Shorb, a 30-year-old mother of two living in Topeka, is among Allen’s fastest-growing student segment: its online population.
While enrollment at ACC’s Iola campus and its outreach center in Burlingame has grown modestly over the past few years, the college’s online population has continued to explode.
The online growth has been so steady — between 12 and 20 percent annually — that college administrators have taken the next step, completed earlier this spring when the Higher Learning Commission approved ACC to offer all of its degree programs online.
No longer are students bound by geography or other constraints.
Some, such as Shorb, will earn their degrees without setting foot on campus or talking in person to an instructor or classmate.
For Shorb, the online courses have given her a head start on her plan to resume college. She’d taken a few semester of college about 10 years ago, but gave up college in order to start a family.
“I just figured I’d go back when my children were old enough to go to school,” she said.
And with her younger child only a year old at the time, Shorb had given little thought about taking college classes so soon until seeing a billboard in Topeka touting ACCC’s online program.
“I figure that billboard gave me a two-year head start,” said Shorb, who will earn a general studies degree in May before transferring to Washburn University in the fall in search of a degree in elementary education. “The online courses are perfect for me.”
Shorb’s class load is significantly smaller this semester — she needs only a single class in order to earn her ACC degree, a significant difference from semesters past, when she carried a full-time schedule of classes: at least 12 hours a week.

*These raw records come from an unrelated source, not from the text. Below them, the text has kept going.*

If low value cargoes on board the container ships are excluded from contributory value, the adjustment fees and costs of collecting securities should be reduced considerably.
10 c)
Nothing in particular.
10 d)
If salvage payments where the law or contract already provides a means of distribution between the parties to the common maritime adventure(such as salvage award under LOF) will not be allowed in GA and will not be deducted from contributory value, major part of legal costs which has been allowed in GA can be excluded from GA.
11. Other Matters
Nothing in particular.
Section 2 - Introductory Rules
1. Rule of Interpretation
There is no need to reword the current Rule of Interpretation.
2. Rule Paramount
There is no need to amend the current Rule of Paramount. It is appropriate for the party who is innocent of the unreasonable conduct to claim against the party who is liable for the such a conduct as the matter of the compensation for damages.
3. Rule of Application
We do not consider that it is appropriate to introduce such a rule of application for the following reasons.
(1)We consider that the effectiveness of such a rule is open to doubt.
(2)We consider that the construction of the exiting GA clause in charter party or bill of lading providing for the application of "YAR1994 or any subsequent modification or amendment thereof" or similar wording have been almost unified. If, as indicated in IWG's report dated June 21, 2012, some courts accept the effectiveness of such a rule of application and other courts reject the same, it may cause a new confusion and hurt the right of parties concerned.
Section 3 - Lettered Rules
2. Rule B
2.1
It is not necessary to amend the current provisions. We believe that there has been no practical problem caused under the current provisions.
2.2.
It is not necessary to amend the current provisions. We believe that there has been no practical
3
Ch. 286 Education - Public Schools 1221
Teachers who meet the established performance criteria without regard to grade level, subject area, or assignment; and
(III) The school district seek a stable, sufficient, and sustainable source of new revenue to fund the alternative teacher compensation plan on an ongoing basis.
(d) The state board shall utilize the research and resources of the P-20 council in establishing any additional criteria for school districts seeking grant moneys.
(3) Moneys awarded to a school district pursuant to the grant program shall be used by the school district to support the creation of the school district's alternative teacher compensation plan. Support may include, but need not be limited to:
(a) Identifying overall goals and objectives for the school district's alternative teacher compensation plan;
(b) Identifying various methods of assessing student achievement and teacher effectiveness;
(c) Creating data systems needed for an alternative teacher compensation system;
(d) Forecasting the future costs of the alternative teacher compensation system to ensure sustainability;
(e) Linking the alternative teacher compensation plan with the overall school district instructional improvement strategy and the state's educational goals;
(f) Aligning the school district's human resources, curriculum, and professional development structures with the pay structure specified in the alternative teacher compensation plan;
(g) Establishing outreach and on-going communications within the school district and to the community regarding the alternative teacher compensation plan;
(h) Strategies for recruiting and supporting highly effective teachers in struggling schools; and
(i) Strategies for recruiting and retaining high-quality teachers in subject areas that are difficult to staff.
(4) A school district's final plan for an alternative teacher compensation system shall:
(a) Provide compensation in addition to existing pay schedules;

Such a routine required Shorb to employ time management and self-motivation.
She typically focused on classwork twice a day: in the afternoons when her children napped, and then in the evenings when they were in bed for the night.
“I’ve always been a good self-motivator, so it wasn’t much of a problem,” she said.
The Allen instructors helped her take it from there.
The classes are designed so students can work at their own schedule, as long as assignment deadlines were met, Shorb noted.